Risk, regulation and rules…


One of the perennial issues in regulating the safety of technological systems is how prescriptively one should write the regulations. At one end of the spectrum is a rule based approach, where very specific norms are imposed and at least in theory there is little ambiguity in either their interpretation or application. At the other end you have performance standards, which are much more open-ended, allowing a regulator to make circumstance specific determinations as to whether the standard has been met.

Both rules and standards introduce uncertainty, but do so in different forms. Standards, because they must be interpreted as to application introduce uncertainty over future judgements, in contrast rules admit of no ambiguity of interpretation, instead uncertainty is introduced in circumstances where one is uncertain that you have complied with a rule. The first is about predicting an uncertain future while the second is about postdicting an uncertain past.

Classically there’s been much focus on different the economic and compliance costs of these differing styles of regulation. For example rules cost a lot to establish but are relatively easy to comply with (in principal). Standards on the other hand cost less to establish, but cost more in terms of application as they involve a regulator (and industry) in greater efforts to interpret their effective application.

However because uncertainty exists over compliance there exists two types of risk and as it turns out human beings do not look at these two different types of risk in the same way. When we consider risk perception in the context of past versus future events, the evidence indicates that people significantly prefer to take risks about events that may occur in the future, rather than events that have occurred in the past even though the probability of the events are exactly the same.

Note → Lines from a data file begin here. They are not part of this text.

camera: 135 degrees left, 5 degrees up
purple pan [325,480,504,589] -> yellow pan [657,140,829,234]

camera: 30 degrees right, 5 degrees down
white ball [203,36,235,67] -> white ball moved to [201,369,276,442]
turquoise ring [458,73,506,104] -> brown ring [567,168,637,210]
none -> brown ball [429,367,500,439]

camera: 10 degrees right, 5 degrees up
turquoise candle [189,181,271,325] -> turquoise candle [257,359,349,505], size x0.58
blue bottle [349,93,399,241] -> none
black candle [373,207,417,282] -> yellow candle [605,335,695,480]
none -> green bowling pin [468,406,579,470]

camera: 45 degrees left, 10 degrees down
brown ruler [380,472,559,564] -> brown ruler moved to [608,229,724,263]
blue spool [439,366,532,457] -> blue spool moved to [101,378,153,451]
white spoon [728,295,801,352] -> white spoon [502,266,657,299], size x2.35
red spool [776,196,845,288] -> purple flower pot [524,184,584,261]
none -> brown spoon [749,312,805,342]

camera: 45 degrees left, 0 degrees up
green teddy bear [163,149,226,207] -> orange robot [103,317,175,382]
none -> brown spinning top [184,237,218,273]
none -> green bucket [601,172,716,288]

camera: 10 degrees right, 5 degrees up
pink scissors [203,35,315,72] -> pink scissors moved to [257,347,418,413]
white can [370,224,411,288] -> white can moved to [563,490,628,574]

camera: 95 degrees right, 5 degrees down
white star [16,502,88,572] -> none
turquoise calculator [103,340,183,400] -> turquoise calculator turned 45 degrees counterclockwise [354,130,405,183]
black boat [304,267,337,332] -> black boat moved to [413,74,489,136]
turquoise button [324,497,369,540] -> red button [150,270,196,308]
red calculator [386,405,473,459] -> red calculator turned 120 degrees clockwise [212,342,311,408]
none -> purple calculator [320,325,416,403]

So from a regulatory compliance perspective rule based regulations have a greater degree of deterrence because the risk is perceived as greater. Further the more complex the rule set the greater the generated uncertainty and the greater the degree of risk aversion and deterrence (Guttel, Harel 2007).

All this suggests that performance based safety strategies, such as the SFAIRP principal enshrined within current WHS legislation, may not be as effective as we think in comparison to an equivalent rule based approach.


Guttel, E. & Alon Harel, A., Uncertainty Revisited: Legal Prediction and Legal Postdiction,  (Working Paper 54) American Law & Economics Association Annual Meetings 2007.


1.  This may be due to illusion of control where we believe that we have more control over future events than we do in actuality or the perception of uncertainty about past events as personalised and subjective e.g as ‘ignorance’..

4 responses to Risk, regulation and rules…


    The problem here is that there may be errors with the rules approach and unintended consequences. That’s one good reason why voluntary standards are better, more efficient, more resilient, more robust and with much lower risk. Australia is fast becoming the regulatory capital of the world. Expect a whole new set of rules to emerge from the current Sydney bushfires with little or no implications for environmental and National Park management, the practices of which may have played a significant part in the disaster. The rules approach quite deliberately sets out to achieve this because it transfers risk from the public sector regulator to the private sector.


      Matthew Squair 18/10/2013 at 4:34 pm

      I make no claims as to efficiency, that’s a whole other story.

      Some industries manage within a co-regulatory approach and that seems to work where industry and societal interests align, and that’s where you usually see voluntary standards or rule sets emerging. See the RISSB organization for Australian rail.

      Rule sets don’t tend to work well in fast evolving technology driven industries but then where the maturity of the industry is low performance standards don’t work well either.

      Then there’s John Downers perspective that (to paraphrase) for high technology high consequence industries we end up regulating the social (people) in lieu of the technical because regulators simply can’t get close enough to the technical issues.

      In the US regulators must assess the compliance burden with each new regulation. I’d settle for that in Australia for a start…



        I agree that assesment of the compliance burden arising from regulations would be a positive step forward in this unchallenged regulatory capital of the world. In addition, risk based regulation would be a step forward. The Victorian State Government had a go at this a few years ago (not sure what happened to it) but I dont think anyone else has.

        The problem here is that governments judge their performance on how many items of regulation and legilation they can get through ecah Parliamentary session. I have yet to see an Australian government at any level with a target of removing regulations and legislation and even when they do have a target for a particular piece it’s often very difficult to get supprt from both Houses. So regulations are rachetted up. Sooner or later the whole thing grinds to a halt.


        Matthew Squair 18/10/2013 at 5:34 pm

        See the post ‘On regulating the un-regulatable’ for some of the ways we fudge regulatory relief.

        Given the increasingly risk averse nature of western society I’m becoming more and more convinced that ‘risk’ is a very problematic construct in social decision making and responsible for a lot of wasteful safety and security theatre. I notice it especially when traveling overseas.